La prochaine version d’Ubuntu intégrera la technologie TPM 2.0, une avancée visant à améliorer la sécurité des systèmes. Bien que cette fonctionnalité soit optionnelle, son ajout soulève des inquiétudes parmi les utilisateurs qui craignent une adoption progressive de requis similaires à ceux observés avec Windows 11.
Ubuntu suit le chemin tracé par Windows 11
Ce ne sera pas une exigence obligatoire, du moins pour le moment, mais cela fera partie intégrante d’une nouvelle fonctionnalité de chiffrement soutenue par le matériel. Cette décision a rapidement généré un mécontentement parmi les utilisateurs, inquiets de la manière dont Linux s’aligne avec des standards restrictifs qu’il a promis d’éviter depuis plusieurs années. Ubuntu 25.10 sera lancé en octobre et servira de base à la prochaine version de Support à Long Terme (LTS).

Canonical exige TPM 2.0, les utilisateurs mécontents
Ubuntu introduira un nouveau panneau dans son centre de sécurité pour aider à gérer les mots de passe et à récupérer l’accès en cas de changement de PC ou de mise à jour de TPM. Cette fonctionnalité est encore expérimentale et nécessite un TPM 2.0 pour son utilisation. Son usage n’est pas recommandé sur les ordinateurs de travail en raison de possibles erreurs ou conflits avec certains pilotes.
Canonical justifie ce changement par trois objectifs clairs. Le premier est de répondre aux exigences de sécurité dans les environnements d’entreprise. Le deuxième vise à s’aligner avec les tendances actuelles du développement Linux qui recherchent des standards plus robustes. Le troisième atrait à préparer la coexistence avec des systèmes hybrides intégrant des modules de sécurité matériels.
Pour les entreprises, cette décision est une bonne nouvelle, mais pour de nombreux utilisateurs domestiques, l’intégration du TPM est perçue comme un pas vers une architecture fermée. Ils craignent que cela n’implique à nouveau des limitations au niveau du matériel, même si cette modification est optionnelle.

* * * * *

Consigne A -
Selon l'article sur Ubuntu, en quel mois Ubuntu 25.10 sera-t-il lancé ?
Consigne B -
Recopiez le passage de l'article sur Ubuntu allant de « Canonical exige TPM » jusqu'à « de sécurité matériels. » inclus.
Les données qui viennent ensuite forment un matériau distinct de l'article sur Ubuntu.

* * * * *

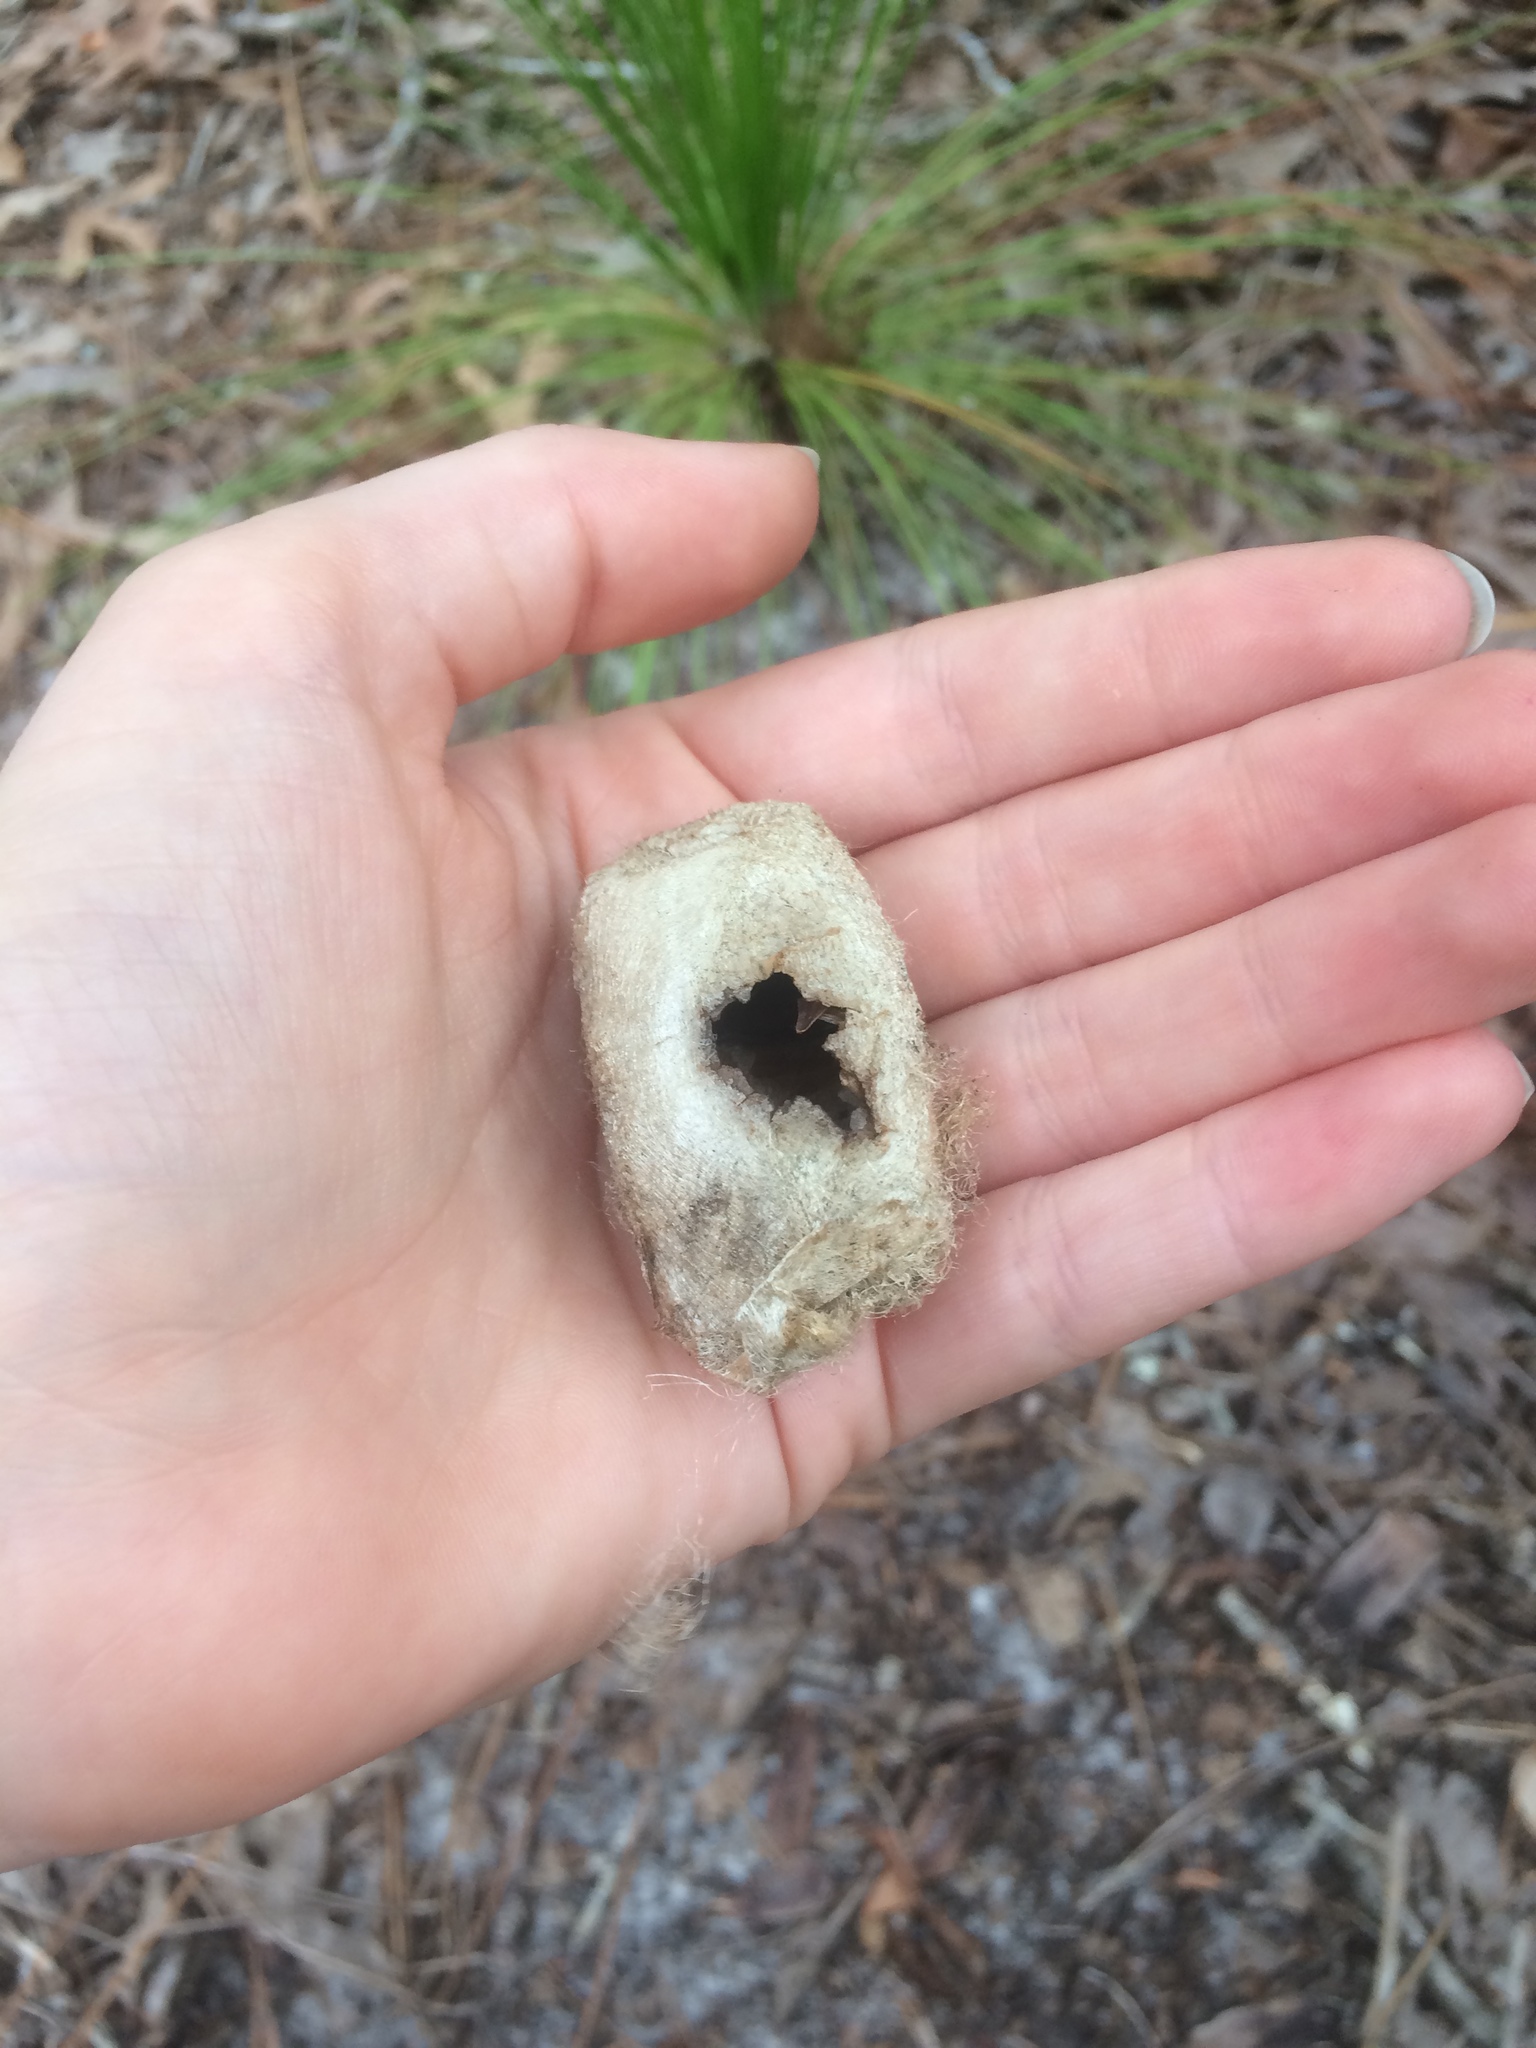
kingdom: Animalia
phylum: Arthropoda
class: Insecta
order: Lepidoptera
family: Saturniidae
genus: Antheraea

* * * * *

Réponse rédigée A -
En octobre.

Réponse rédigée B -
Canonical exige TPM 2.0, les utilisateurs mécontents
Ubuntu introduira un nouveau panneau dans son centre de sécurité pour aider à gérer les mots de passe et à récupérer l’accès en cas de changement de PC ou de mise à jour de TPM. Cette fonctionnalité est encore expérimentale et nécessite un TPM 2.0 pour son utilisation. Son usage n’est pas recommandé sur les ordinateurs de travail en raison de possibles erreurs ou conflits avec certains pilotes.
Canonical justifie ce changement par trois objectifs clairs. Le premier est de répondre aux exigences de sécurité dans les environnements d’entreprise. Le deuxième vise à s’aligner avec les tendances actuelles du développement Linux qui recherchent des standards plus robustes. Le troisième atrait à préparer la coexistence avec des systèmes hybrides intégrant des modules de sécurité matériels.